Goal of the exercise :: Leaving out the pictures, restate each record below word for word.

.....

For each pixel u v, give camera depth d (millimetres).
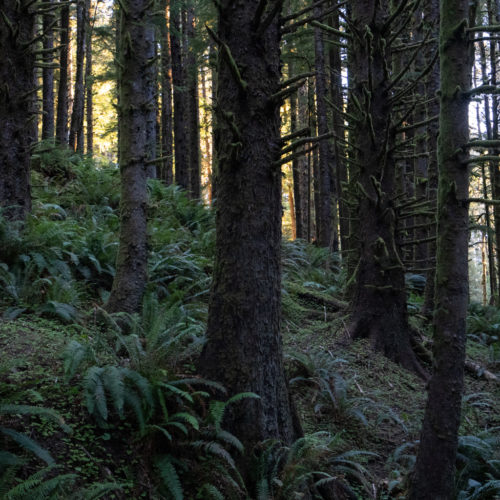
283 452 3814
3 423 3191
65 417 3471
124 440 3527
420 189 11195
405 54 12539
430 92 9680
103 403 3387
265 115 4070
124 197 5762
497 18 13172
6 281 5355
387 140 6566
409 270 6941
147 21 5887
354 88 7137
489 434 4988
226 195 4102
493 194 14336
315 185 18156
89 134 21250
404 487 4043
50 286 5621
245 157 4027
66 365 3568
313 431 4926
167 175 16109
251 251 4020
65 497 2801
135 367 3885
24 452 3078
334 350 6559
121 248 5734
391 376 6320
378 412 5488
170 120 16359
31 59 6625
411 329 7391
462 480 4230
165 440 3633
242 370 3936
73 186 9461
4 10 6309
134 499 3182
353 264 8516
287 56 12797
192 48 13773
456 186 3492
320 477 3951
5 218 6250
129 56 5719
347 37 7105
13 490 2531
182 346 4266
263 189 4074
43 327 4875
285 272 9773
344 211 14273
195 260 7598
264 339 4027
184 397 3822
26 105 6570
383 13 6898
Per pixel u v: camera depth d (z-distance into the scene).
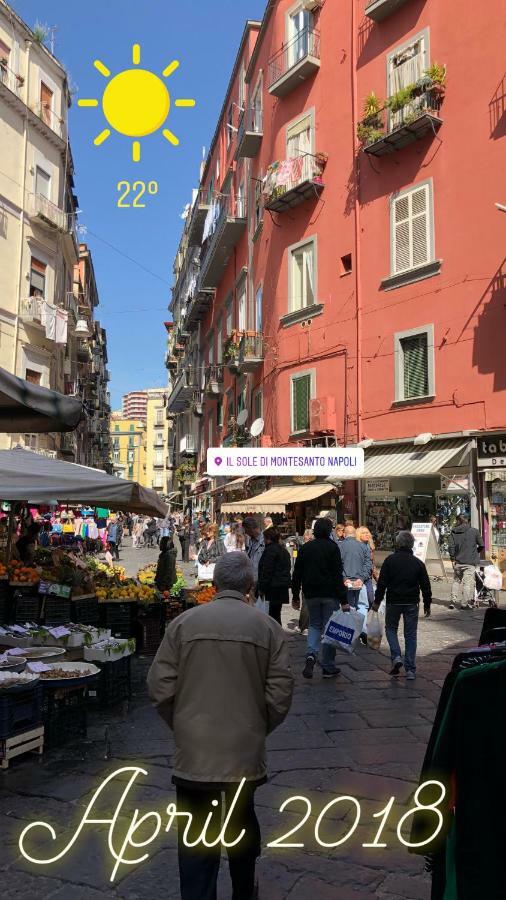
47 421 6.73
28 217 28.58
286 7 23.84
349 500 19.84
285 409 22.81
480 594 13.08
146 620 8.99
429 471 16.28
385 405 18.81
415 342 18.20
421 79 17.58
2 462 8.23
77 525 29.45
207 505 39.34
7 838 3.93
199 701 2.92
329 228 21.17
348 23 20.89
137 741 5.64
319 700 6.81
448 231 17.41
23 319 28.03
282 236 23.33
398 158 18.88
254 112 27.39
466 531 12.99
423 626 10.84
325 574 7.92
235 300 30.91
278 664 3.02
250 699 2.95
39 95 29.39
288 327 22.77
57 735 5.53
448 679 2.80
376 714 6.31
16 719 5.07
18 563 10.27
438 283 17.58
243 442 27.94
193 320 44.31
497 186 16.41
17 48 28.02
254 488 25.41
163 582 10.07
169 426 88.31
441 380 17.31
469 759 2.68
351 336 20.11
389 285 18.94
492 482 15.99
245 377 28.31
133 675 7.98
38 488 7.51
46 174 30.02
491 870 2.60
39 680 5.33
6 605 9.33
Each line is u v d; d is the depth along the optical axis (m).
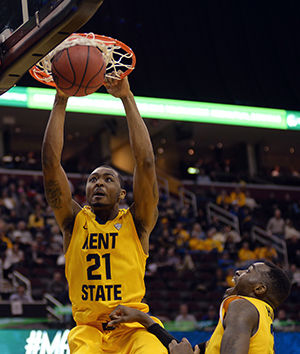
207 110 20.95
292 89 22.55
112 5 21.06
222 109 21.12
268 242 19.28
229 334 2.81
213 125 24.33
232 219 20.34
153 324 3.38
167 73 21.66
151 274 15.41
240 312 2.88
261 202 22.91
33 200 18.34
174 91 21.48
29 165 21.98
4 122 23.08
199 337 10.21
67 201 3.65
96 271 3.50
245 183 24.30
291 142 26.44
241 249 17.59
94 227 3.60
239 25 22.39
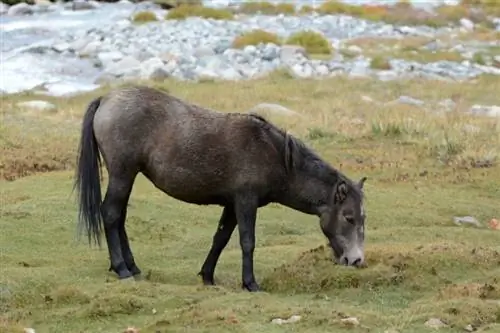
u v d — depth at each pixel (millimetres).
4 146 71500
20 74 120062
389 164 68000
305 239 48219
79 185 39188
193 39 142500
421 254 37656
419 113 89125
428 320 30812
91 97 104438
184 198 38406
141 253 44188
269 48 132625
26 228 47094
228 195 37750
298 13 173750
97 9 177000
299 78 118812
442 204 57562
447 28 162000
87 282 37438
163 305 34062
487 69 128750
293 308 32438
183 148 37438
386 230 49062
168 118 37906
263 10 174750
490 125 82688
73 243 45125
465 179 64312
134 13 167375
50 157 69875
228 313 31703
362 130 79625
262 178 37375
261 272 40375
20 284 36375
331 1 181250
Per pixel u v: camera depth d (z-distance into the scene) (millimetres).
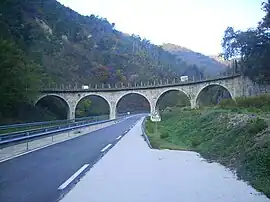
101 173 9148
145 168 10109
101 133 28906
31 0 125375
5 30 60688
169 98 111562
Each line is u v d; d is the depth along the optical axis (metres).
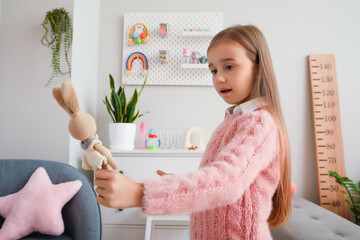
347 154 1.92
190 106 1.96
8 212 1.20
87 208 1.22
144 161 1.59
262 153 0.49
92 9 1.88
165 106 1.96
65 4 1.57
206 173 0.43
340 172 1.85
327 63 1.94
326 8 1.99
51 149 1.56
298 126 1.95
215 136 0.68
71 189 1.25
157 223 1.54
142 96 1.97
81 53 1.68
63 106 0.46
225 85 0.62
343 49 1.97
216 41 0.64
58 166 1.38
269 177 0.57
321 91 1.92
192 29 1.89
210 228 0.58
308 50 1.97
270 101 0.62
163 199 0.39
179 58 1.95
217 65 0.64
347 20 1.98
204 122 1.96
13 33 1.59
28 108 1.57
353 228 1.19
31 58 1.58
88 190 1.29
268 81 0.63
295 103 1.96
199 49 1.95
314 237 1.09
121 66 1.98
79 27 1.64
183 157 1.59
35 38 1.58
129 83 1.95
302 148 1.94
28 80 1.58
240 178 0.44
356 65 1.96
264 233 0.56
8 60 1.59
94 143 0.45
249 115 0.58
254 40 0.63
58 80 1.55
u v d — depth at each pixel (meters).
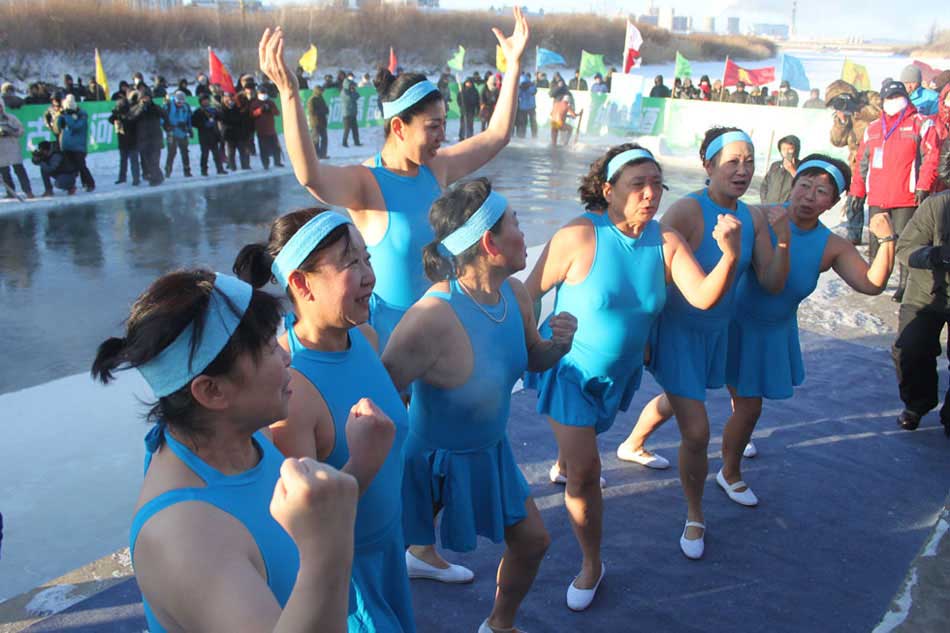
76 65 32.06
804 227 3.96
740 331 3.99
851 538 3.88
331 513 1.12
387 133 3.69
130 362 1.36
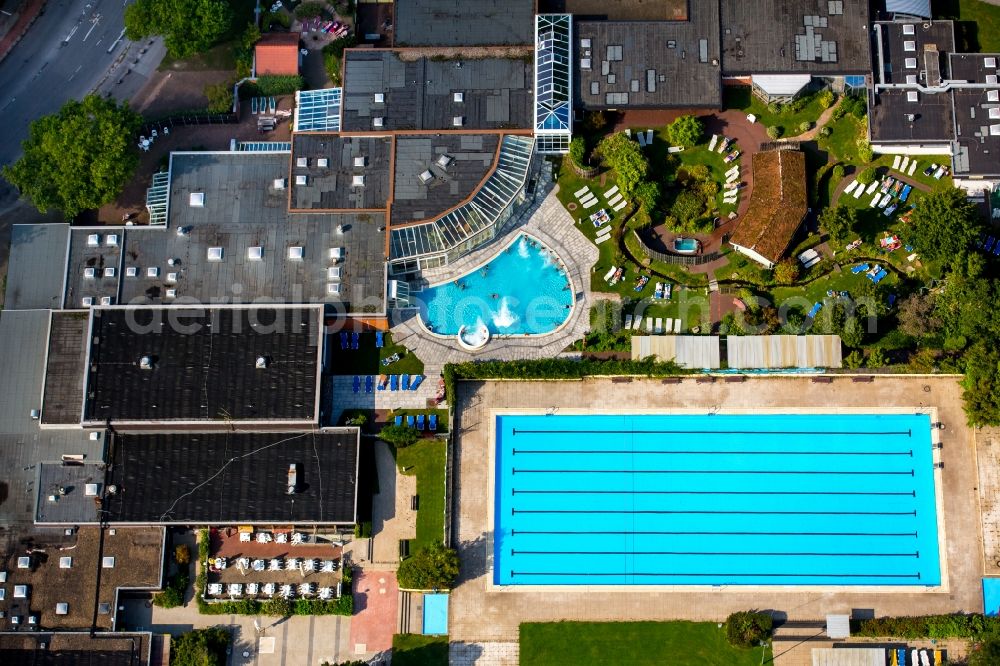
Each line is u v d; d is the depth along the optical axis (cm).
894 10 13662
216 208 13238
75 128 12975
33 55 14312
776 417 13025
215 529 12706
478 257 13538
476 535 12756
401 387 13100
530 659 12431
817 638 12425
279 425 12506
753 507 12862
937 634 12250
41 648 12269
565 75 13375
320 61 14262
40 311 13050
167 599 12462
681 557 12744
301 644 12512
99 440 12588
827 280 13300
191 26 13600
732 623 12200
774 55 13475
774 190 13250
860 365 12888
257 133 14075
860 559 12700
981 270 12706
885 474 12900
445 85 13488
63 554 12525
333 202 13162
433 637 12506
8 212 13912
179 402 12488
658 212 13575
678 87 13425
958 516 12712
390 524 12781
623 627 12506
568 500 12900
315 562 12606
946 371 12862
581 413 13062
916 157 13625
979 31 13950
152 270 13038
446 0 13775
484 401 13100
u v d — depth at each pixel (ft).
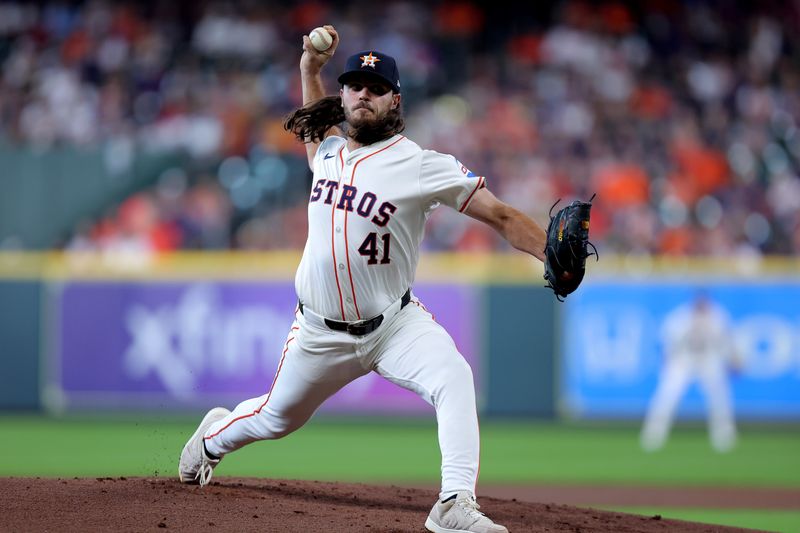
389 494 68.80
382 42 221.87
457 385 55.11
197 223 185.68
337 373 57.82
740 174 205.05
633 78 223.10
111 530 52.11
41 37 217.77
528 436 165.48
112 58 213.87
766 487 118.32
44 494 59.26
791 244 195.72
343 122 60.39
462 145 205.16
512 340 176.86
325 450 146.00
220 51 217.36
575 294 177.58
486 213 54.90
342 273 55.47
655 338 177.37
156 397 177.37
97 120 204.95
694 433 172.45
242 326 176.96
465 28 229.45
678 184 199.72
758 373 176.65
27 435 155.53
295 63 215.72
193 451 63.26
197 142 199.52
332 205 55.62
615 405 177.06
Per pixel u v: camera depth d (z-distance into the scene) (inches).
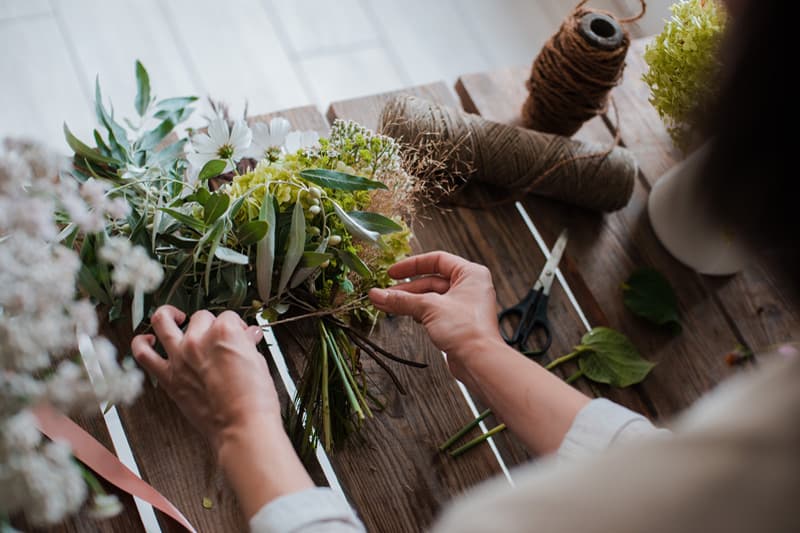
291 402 39.4
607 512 16.8
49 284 24.8
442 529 19.6
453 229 48.1
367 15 89.7
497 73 55.6
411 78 87.4
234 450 28.0
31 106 76.3
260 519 26.0
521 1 94.7
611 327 46.4
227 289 37.5
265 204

.....

Exercise answer ::
For each pixel u v, give camera depth d (millimetres).
283 452 3814
3 423 3191
65 417 3471
124 440 3527
420 189 11195
405 54 12539
430 92 9680
103 403 3387
265 115 4070
124 197 5762
497 18 13172
6 281 5355
387 140 6566
409 270 6941
147 21 5887
354 88 7137
489 434 4988
226 195 4102
493 194 14336
315 185 18156
89 134 21250
404 487 4043
50 286 5621
245 157 4027
66 365 3568
313 431 4926
167 175 16109
251 251 4020
65 497 2801
135 367 3885
24 452 3078
334 350 6559
121 248 5734
391 376 6320
378 412 5488
170 120 16359
31 59 6625
411 329 7391
462 480 4230
165 440 3633
242 370 3936
73 186 9461
4 10 6309
134 499 3182
353 264 8516
287 56 12797
192 48 13773
456 186 3492
320 477 3951
5 218 6250
129 56 5719
347 37 7105
13 490 2531
182 346 4266
263 189 4074
43 327 4875
285 272 9773
344 211 14273
195 260 7598
264 339 4027
184 397 3822
26 105 6570
383 13 6898
Per pixel u v: camera depth d (z-distance into the scene).
47 421 6.73
28 217 28.58
286 7 23.84
349 500 19.84
285 409 22.81
480 594 13.08
146 620 8.99
429 471 16.28
385 405 18.81
415 342 18.20
421 79 17.58
2 462 8.23
77 525 29.45
207 505 39.34
7 838 3.93
199 701 2.92
329 228 21.17
348 23 20.89
137 741 5.64
319 700 6.81
448 231 17.41
23 319 28.03
282 236 23.33
398 158 18.88
254 112 27.39
466 531 12.99
423 626 10.84
325 574 7.92
235 300 30.91
278 664 3.02
250 699 2.95
39 95 29.39
288 327 22.77
57 735 5.53
448 679 2.80
376 714 6.31
16 719 5.07
18 563 10.27
438 283 17.58
243 442 27.94
193 320 44.31
497 186 16.41
17 48 28.02
254 488 25.41
163 582 10.07
169 426 88.31
441 380 17.31
469 759 2.68
351 336 20.11
389 285 18.94
492 482 15.99
245 377 28.31
133 675 7.98
38 488 7.51
46 174 30.02
491 870 2.60
39 680 5.33
6 605 9.33
Each line is u v d; d is the depth along the optical axis (m).
207 110 20.95
292 89 22.55
112 5 21.06
222 109 21.12
268 242 19.28
229 334 2.81
213 125 24.33
232 219 20.34
153 324 3.38
167 73 21.66
151 274 15.41
240 312 2.88
261 202 22.91
33 200 18.34
174 91 21.48
29 165 21.98
4 122 23.08
199 337 10.21
67 201 3.65
96 271 3.50
245 183 24.30
291 142 26.44
241 249 17.59
94 227 3.60
239 25 22.39
u v d — depth at each pixel (millimetres).
4 146 71500
20 74 120062
389 164 68000
305 239 48219
79 185 39188
193 39 142500
421 254 37656
419 113 89125
428 320 30812
91 97 104438
184 198 38406
141 253 44188
269 48 132625
26 228 47094
228 195 37750
298 13 173750
97 9 177000
299 78 118812
442 204 57562
447 28 162000
87 282 37438
163 305 34062
487 69 128750
293 308 32438
183 148 37438
386 230 49062
168 118 37906
263 10 174750
490 125 82688
73 243 45125
465 179 64312
134 13 167375
50 157 69875
228 313 31703
362 130 79625
262 178 37375
261 272 40375
20 284 36375
331 1 181250
Per pixel u v: camera depth d (z-distance into the scene) (millimetres).
101 173 9148
145 168 10109
101 133 28906
31 0 125375
5 30 60688
169 98 111562
Each line is u v d; d is the depth along the optical axis (metres).
347 154 1.92
190 106 1.96
8 212 1.20
87 208 1.22
144 161 1.59
262 153 0.49
92 9 1.88
165 106 1.96
65 4 1.57
206 173 0.43
340 172 1.85
327 63 1.94
326 8 1.99
51 149 1.56
298 126 1.95
215 136 0.68
71 189 1.25
157 223 1.54
142 96 1.97
81 53 1.68
63 106 0.46
225 85 0.62
343 49 1.97
216 41 0.64
58 166 1.38
269 177 0.57
321 91 1.92
192 29 1.89
210 228 0.58
308 50 1.97
270 101 0.62
163 199 0.39
179 58 1.95
217 65 0.64
347 20 1.98
204 122 1.96
13 33 1.59
28 108 1.57
353 228 1.19
31 58 1.58
88 190 1.29
268 81 0.63
295 103 1.96
199 49 1.95
314 237 1.09
121 66 1.98
79 27 1.64
183 157 1.59
35 38 1.58
129 83 1.95
302 148 1.94
28 80 1.58
240 178 0.44
356 65 1.96
264 233 0.56
8 60 1.59
94 143 0.45
249 115 0.58
254 40 0.63
58 80 1.55
u v d — depth at each pixel (meters).
76 65 32.06
804 227 3.96
740 331 3.99
851 538 3.88
331 513 1.12
387 133 3.69
130 362 1.36
Each line is u v d; d is the depth along the optical axis (cm).
894 10 13662
216 208 13238
75 128 12975
33 55 14312
776 417 13025
215 529 12706
478 257 13538
476 535 12756
401 387 13100
530 659 12431
817 638 12425
279 425 12506
753 507 12862
937 634 12250
41 648 12269
565 75 13375
320 61 14262
40 311 13050
167 599 12462
681 557 12744
301 644 12512
99 440 12588
827 280 13300
191 26 13600
732 623 12200
774 55 13475
774 190 13250
860 365 12888
257 133 14075
860 559 12700
981 270 12706
885 474 12900
445 85 13488
63 554 12525
333 202 13162
433 637 12506
8 212 13912
179 402 12488
658 212 13575
678 87 13425
958 516 12712
390 524 12781
623 627 12506
568 500 12900
315 562 12606
946 371 12862
581 413 13062
916 157 13625
979 31 13950
152 270 13038
446 0 13775
484 401 13100
u v d — depth at each pixel (ft).
389 494 68.80
382 42 221.87
457 385 55.11
197 223 185.68
337 373 57.82
740 174 205.05
633 78 223.10
111 530 52.11
41 37 217.77
528 436 165.48
112 58 213.87
766 487 118.32
44 494 59.26
791 244 195.72
343 122 60.39
462 145 205.16
512 340 176.86
325 450 146.00
220 51 217.36
575 294 177.58
486 213 54.90
342 273 55.47
655 338 177.37
156 397 177.37
97 120 204.95
694 433 172.45
242 326 176.96
465 28 229.45
678 184 199.72
758 373 176.65
27 435 155.53
295 63 215.72
193 451 63.26
197 142 199.52
332 205 55.62
615 405 177.06
Per pixel u v: camera depth d (z-distance into the scene) (inches).
291 402 39.4
607 512 16.8
49 284 24.8
442 529 19.6
453 229 48.1
367 15 89.7
497 73 55.6
411 78 87.4
234 450 28.0
31 106 76.3
260 519 26.0
521 1 94.7
611 327 46.4
227 289 37.5
265 204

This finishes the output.